A virtual friend on Facebook wrote that recently she's been feeling like it's 10 or 11 at night when it's only 6 or 7. Lately, I've been feeling the same way too.
Call it the coronavirus lockdown. Call it retirement. Call it a combination of coronavirus lockdown and retirement, but my circadean rhythms are completely out of whack.
Just last month, I found it impossible to go to sleep before 1 a.m., and some nights found me up until 3 or 4 a.m. Lately, I can't stay awake past 9:00 p.m., and have fallen asleep in front of the television or at my PC regardless of how compelling the entertainment has been.

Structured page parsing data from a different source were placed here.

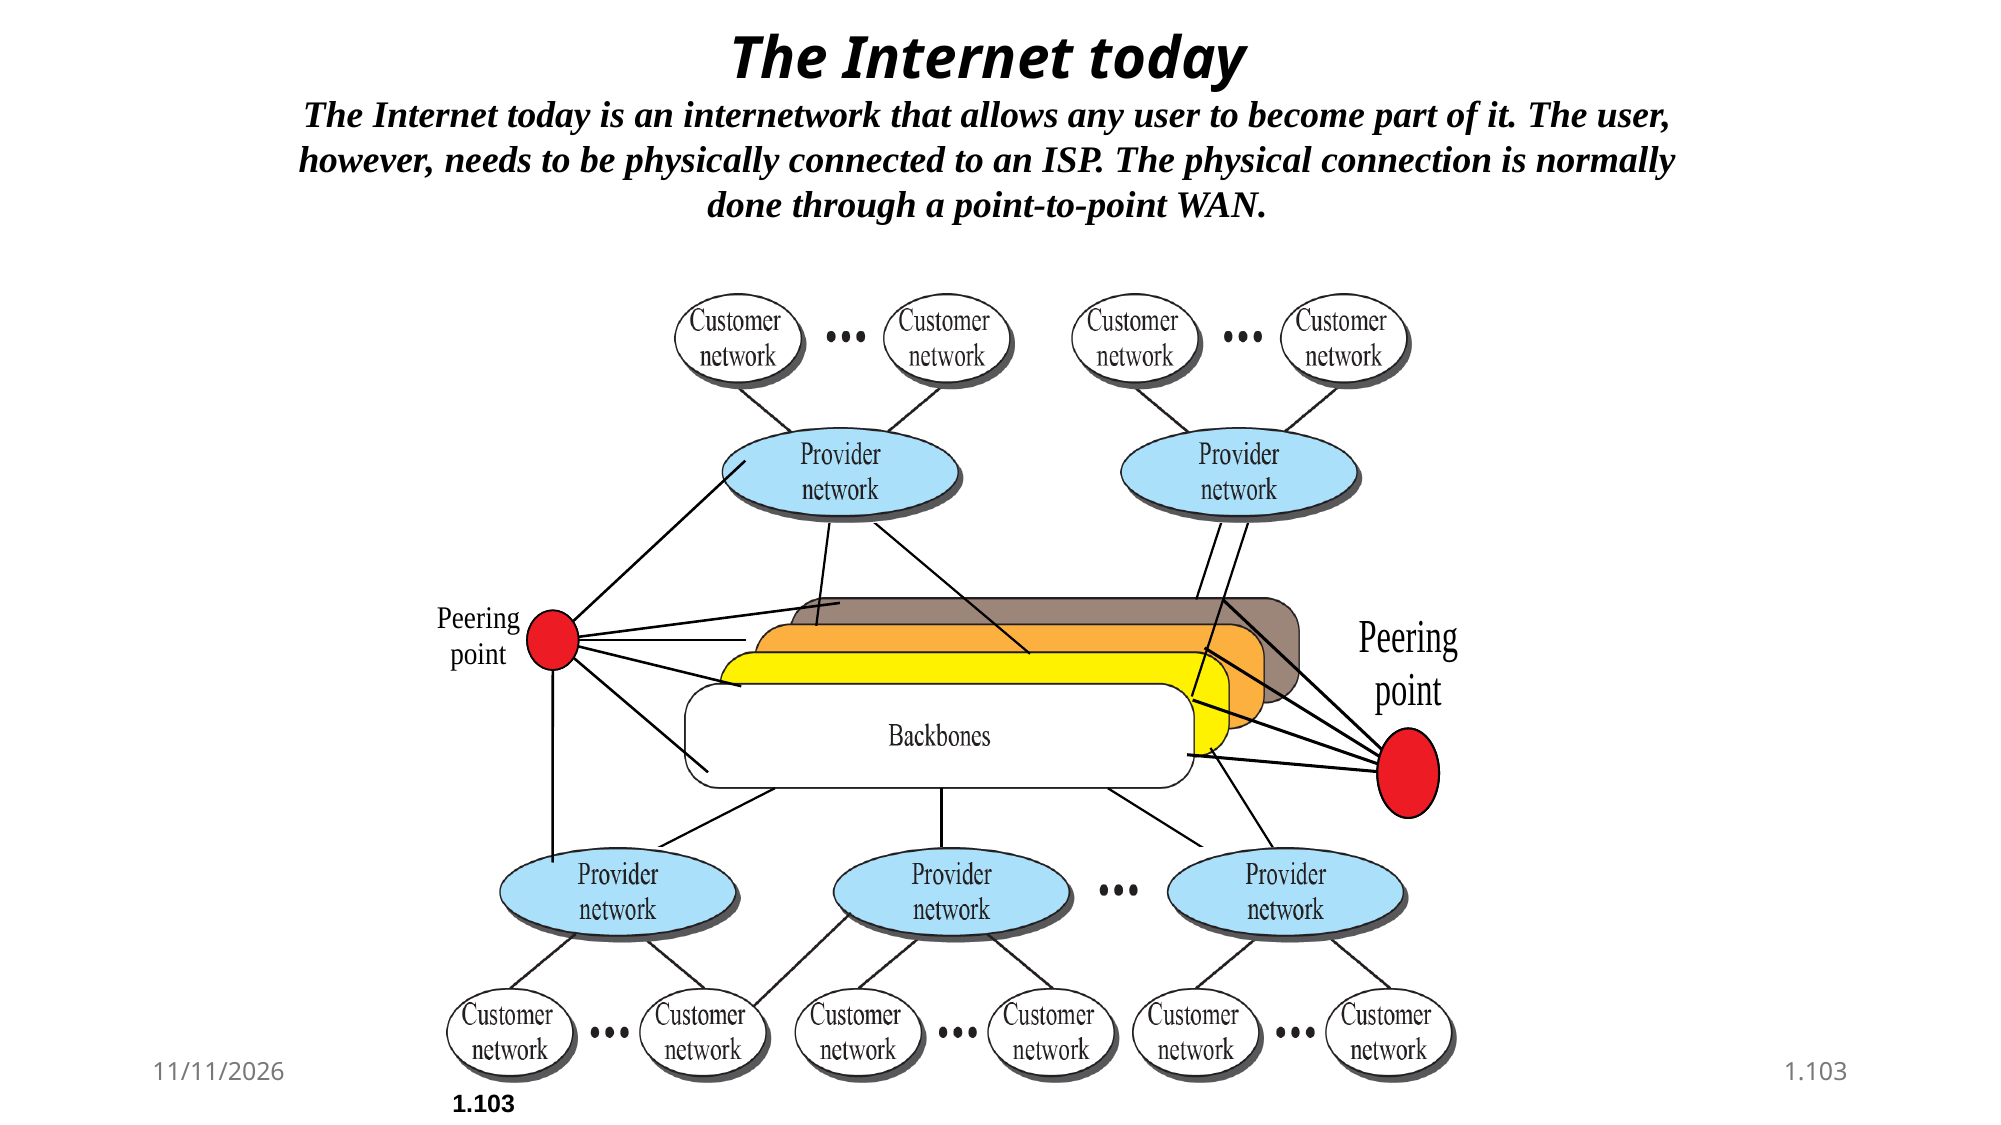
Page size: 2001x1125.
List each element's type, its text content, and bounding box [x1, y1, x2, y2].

text_box The Internet today The Internet today is an internetwork that allows any user to become part of it. The user, however, needs to be physically connected to an ISP. The physical connection is normally done through a point-to-point WAN. [265, 12, 1710, 303]
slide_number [137, 1042, 588, 1103]
text_box 1.103 [437, 1084, 672, 1125]
slide_number 1.103 [1412, 1042, 1863, 1103]
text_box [436, 293, 1459, 1084]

And then I wake up after only two or three hours and can't go back to sleep at all. I've tried to make the best of it and have gotten some quality reading time in between the hours of 4:00 and 7:00 a.m. Lately, those have been my most lucid hours. But for most of the daylight-time day, I've been a groggy mess, running on only three of four hours of sleep, napping three or four times a day but never getting any real rest. For the past few weeks, my average waking time has been around 5:30 a.m., but as recently as last October, it was closer to 10:00.

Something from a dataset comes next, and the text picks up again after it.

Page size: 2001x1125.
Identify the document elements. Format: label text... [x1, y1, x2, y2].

Insomnia: you're never fully asleep and you're never fully awake.
I've tried to make the best of it and just go with the flow. What difference does it make at what hours I sleep and at what hours I'm awake, as long as I'm getting enough hours of sleep somewhere in there? I can be a night owl one month and a morning lark the next. But in practice, my body gets confused, and wants to stay awake when I'm trying to sleep and tries to go to sleep when I intend to be awake.

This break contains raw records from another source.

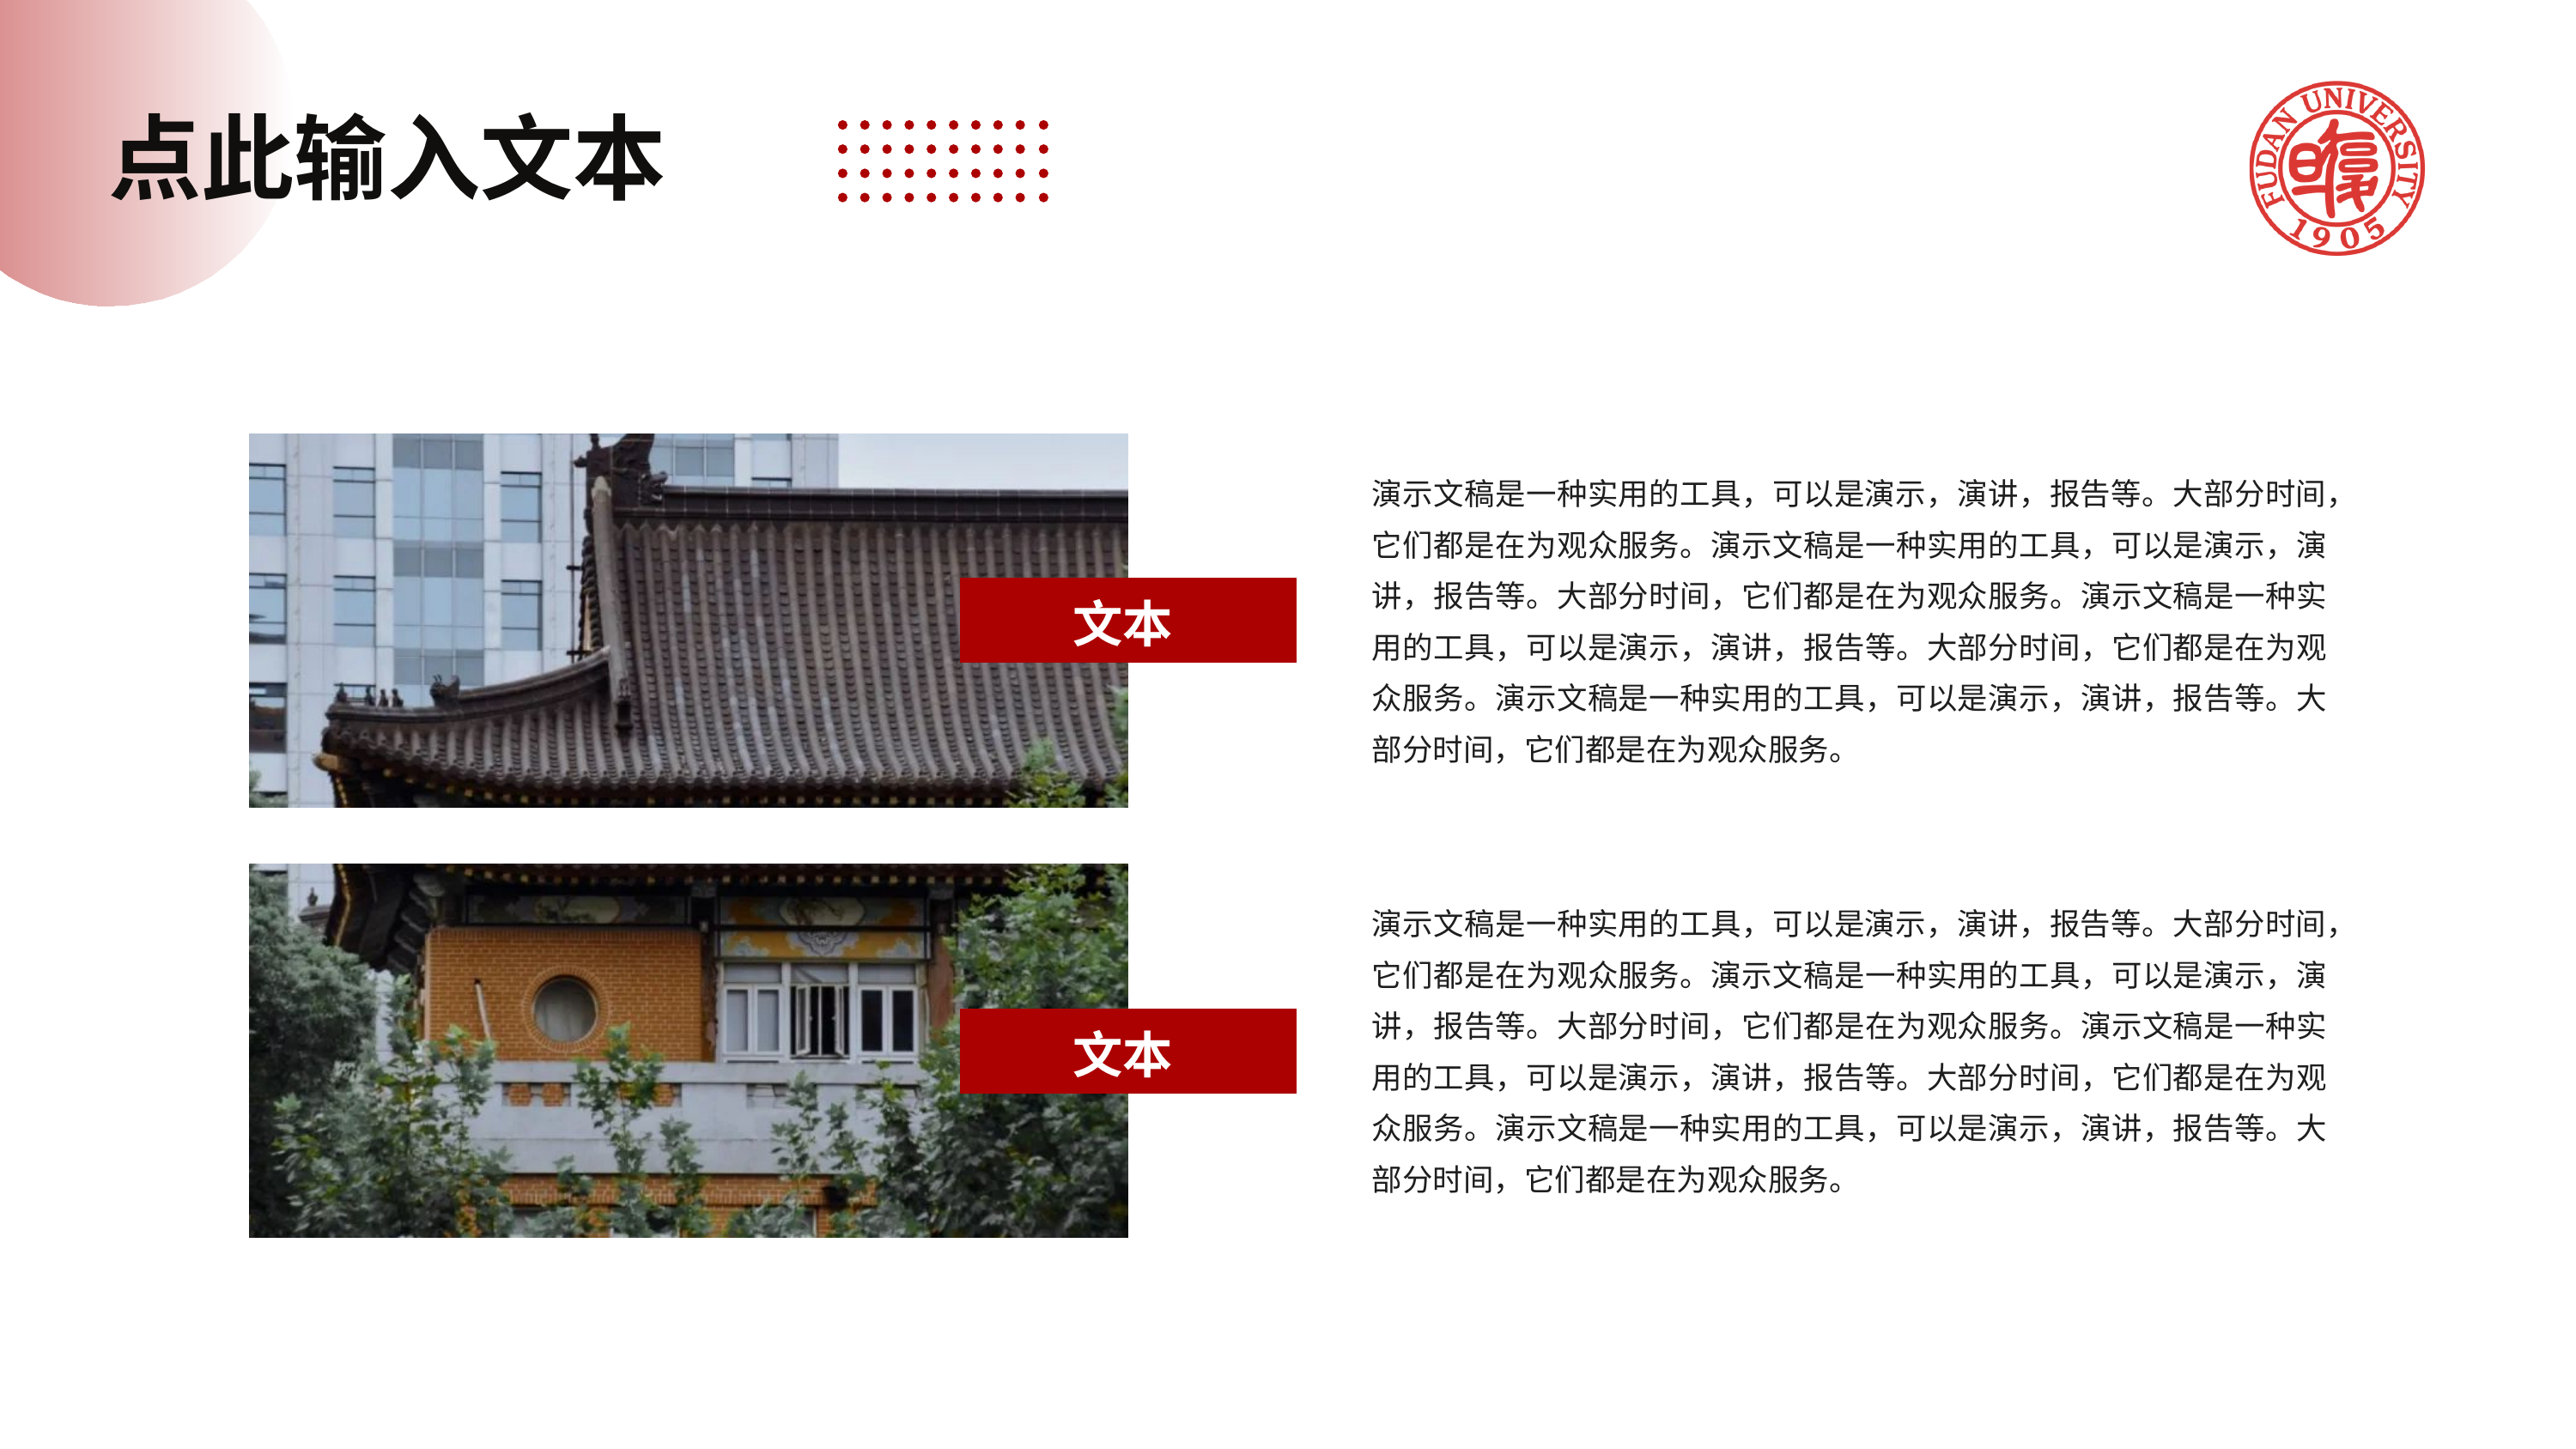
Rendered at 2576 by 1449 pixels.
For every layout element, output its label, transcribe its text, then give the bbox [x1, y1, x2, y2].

text_box 演示文稿是一种实用的工具，可以是演示，演讲，报告等。大部分时间，它们都是在为观众服务。演示文稿是一种实用的工具，可以是演示，演讲，报告等。大部分时间，它们都是在为观众服务。演示文稿是一种实用的工具，可以是演示，演讲，报告等。大部分时间，它们都是在为观众服务。演示文稿是一种实用的工具，可以是演示，演讲，报告等。大部分时间，它们都是在为观众服务。 [1371, 460, 2327, 767]
text_box 演示文稿是一种实用的工具，可以是演示，演讲，报告等。大部分时间，它们都是在为观众服务。演示文稿是一种实用的工具，可以是演示，演讲，报告等。大部分时间，它们都是在为观众服务。演示文稿是一种实用的工具，可以是演示，演讲，报告等。大部分时间，它们都是在为观众服务。演示文稿是一种实用的工具，可以是演示，演讲，报告等。大部分时间，它们都是在为观众服务。 [1371, 890, 2327, 1197]
text_box [2249, 67, 2432, 256]
text_box 点此输入文本 [299, 100, 971, 212]
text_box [248, 433, 1129, 808]
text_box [837, 119, 1049, 203]
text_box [959, 578, 1297, 664]
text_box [248, 864, 1129, 1239]
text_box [0, 0, 295, 307]
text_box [959, 1008, 1297, 1094]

So last night, when I found myself nodding out at 10:00 p.m., I went to bed and was fast asleep by 11:00. Although I fully expected to awaken again after only a couple of hours, I was delighted that the next thing I heard was the radio alarm going off at 7:00 a.m. Eight hours of uninterrupted sleep! I felt like a new man all day.
Is this the start of a new sleep cycle? Can I repeat last night's results this evening? Or will my well-rested brain wake itself up in the middle of the night and refuse to quiet down again? Oh sweet mysteries of Morpheus. When will you next take me into your embrace, and when will you next cast me asunder?